Salah satu bahaya terbesar dari plastik sekali pakai adalah sifatnya yang sulit terurai. Sebuah kantong plastik membutuhkan waktu ratusan tahun untuk terurai di alam. Selama proses itu, plastik pecah menjadi partikel-partikel kecil yang disebut mikroplastik. Mikroplastik ini telah ditemukan di mana-mana, dari pegunungan tertinggi hingga palung laut terdalam, bahkan di dalam tubuh manusia. Partikel-partikel ini mencemari tanah, air, dan udara. Pada 14 September 2025, sebuah laporan dari Lembaga Penelitian Lingkungan Hidup menemukan bahwa mikroplastik kini telah terdeteksi pada 90% sampel ikan yang diambil dari perairan di sekitar Indonesia. Hal ini menunjukkan bahwa rantai makanan kita sudah terkontaminasi oleh sampah plastik.
Selain itu, sampah plastik juga mengancam kehidupan satwa liar. Hewan-hewan laut, seperti penyu dan burung laut, seringkali menganggap potongan plastik sebagai makanan. Kantong plastik yang mengapung di lautan sering disalahartikan sebagai ubur-ubur, makanan favorit penyu. Ketika termakan, plastik bisa menyumbat saluran pencernaan hewan dan menyebabkan kematian. Pemandangan tragis mamalia laut yang terjerat jaring plastik atau burung yang mati dengan perut penuh sampah plastik menjadi bukti nyata dari dampak mengerikan ini.
Lalu, bagaimana cara mengakhiri penggunaan plastik sekali pakai? Jawabannya ada pada perubahan kebiasaan. Pertama, praktikkan prinsip 3R (Reduce, Reuse, Recycle) secara konsisten. Reduce berarti mengurangi konsumsi, misalnya dengan membawa botol minum dan tas belanja sendiri. Reuse berarti menggunakan kembali, seperti mengubah stoples kaca bekas menjadi tempat penyimpanan. Recycle berarti memilah sampah plastik dan mengirimkannya ke bank sampah atau tempat daur ulang. Pada 20 Oktober 2025, Kompolisi Polsek Metro Surabaya mengadakan kampanye “Bersihkan Lingkungan Kita” yang mengajak warga untuk memilah sampah dari rumah.
Pada akhirnya, mengakhiri penggunaan plastik sekali pakai adalah sebuah komitmen bersama.

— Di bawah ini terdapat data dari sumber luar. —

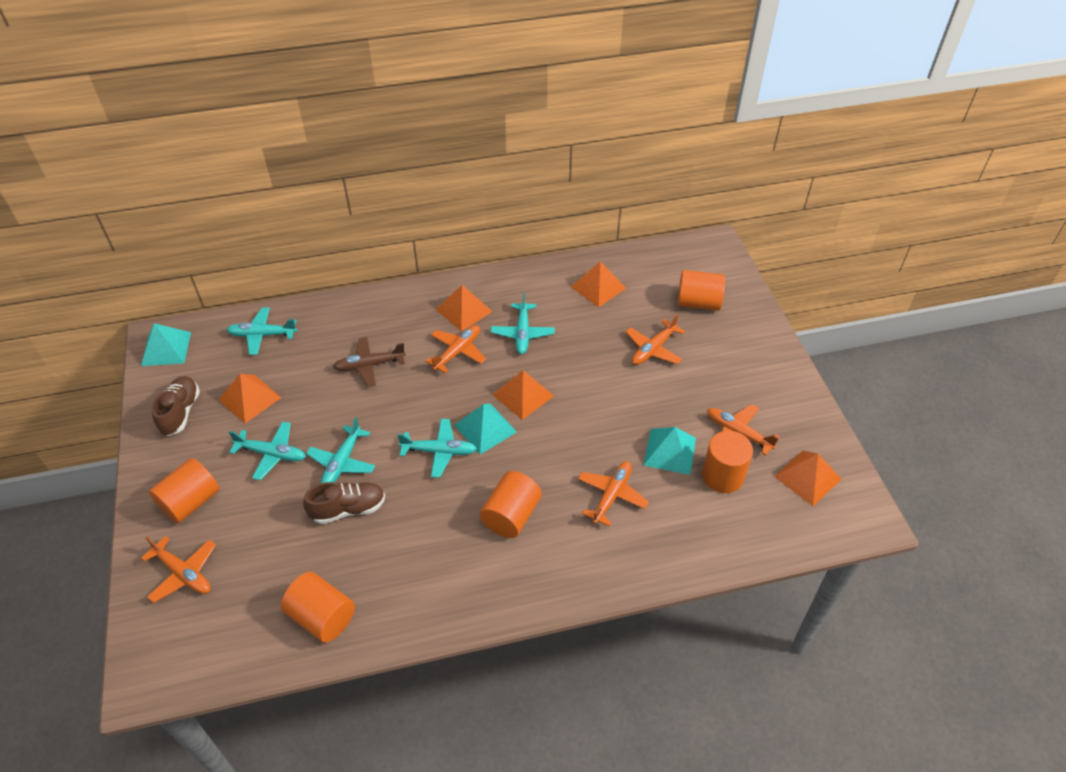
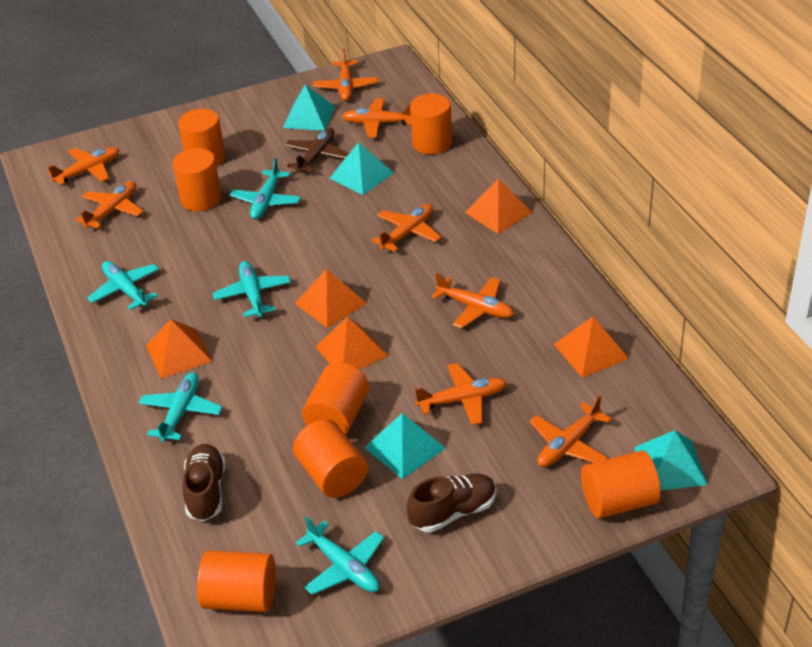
orange cylinder: 5 -> 7
orange plane: 5 -> 8
turquoise pyramid: 3 -> 4

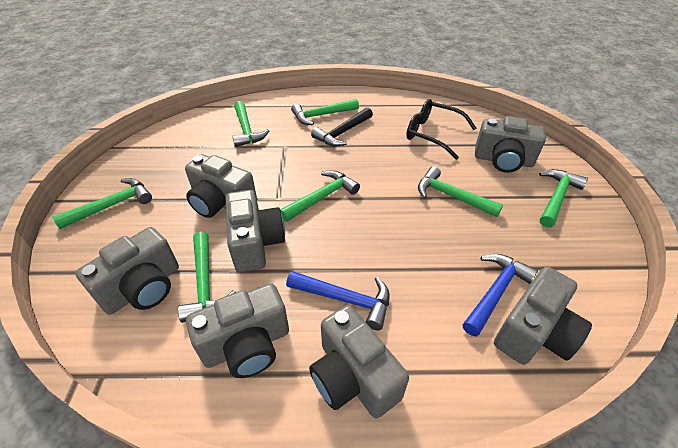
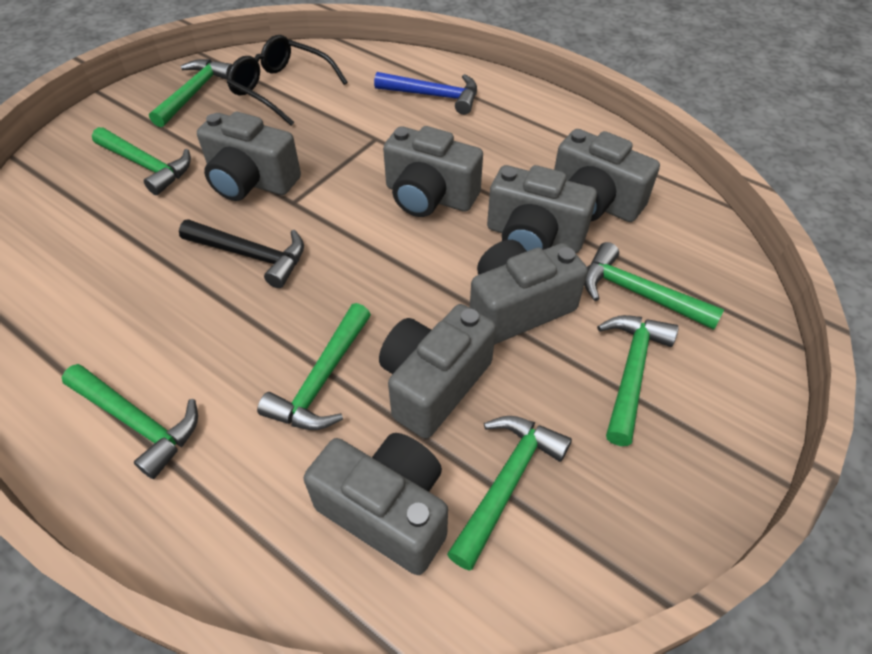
blue hammer: 2 -> 1

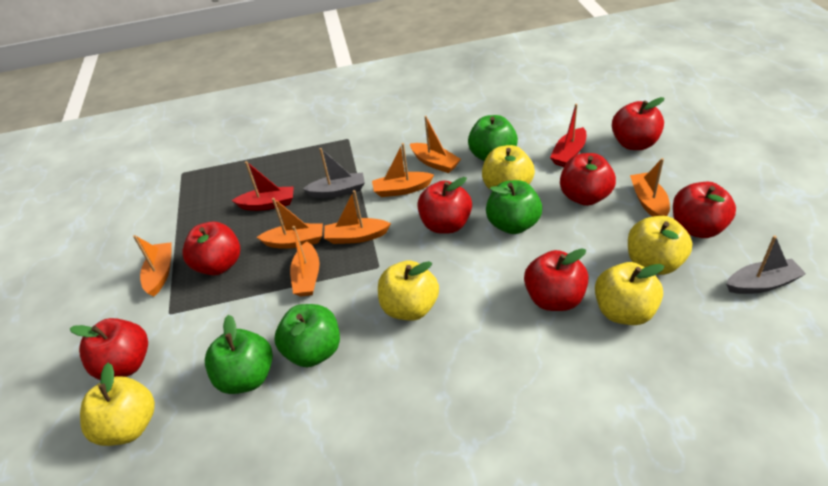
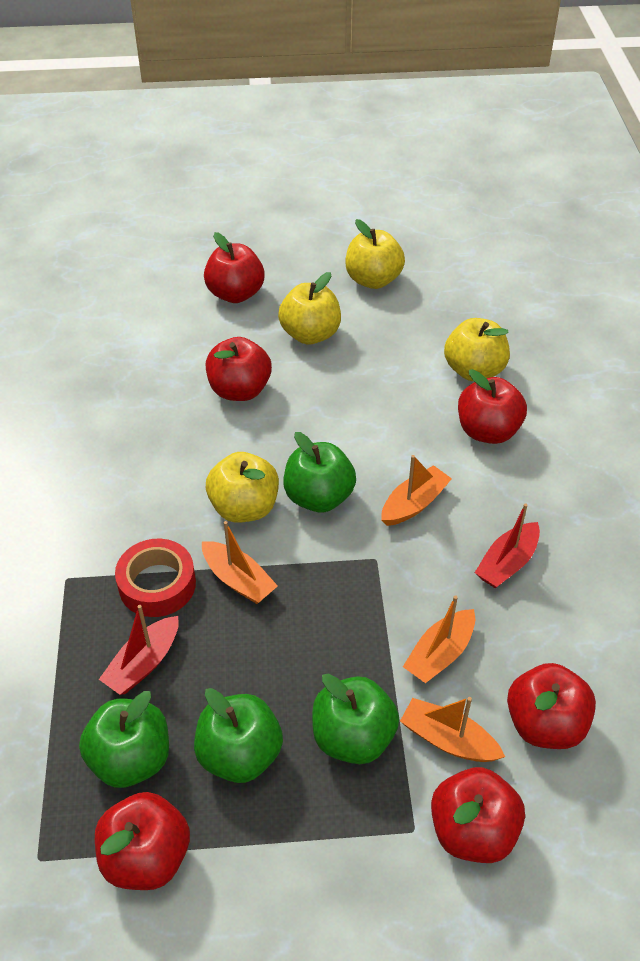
grey boat: 2 -> 0
orange boat: 7 -> 4
red apple: 7 -> 6
red tape: 0 -> 1
yellow apple: 5 -> 4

Ini adalah tanggung jawab setiap individu untuk menolak produk yang merusak lingkungan, memilih alternatif yang lebih berkelanjutan, dan mengedukasi orang-orang di sekitar kita. Meskipun perubahan ini mungkin tidak terjadi dalam semalam, setiap langkah kecil yang kita ambil hari ini akan menjadi kontribusi besar untuk masa depan planet yang lebih bersih dan sehat.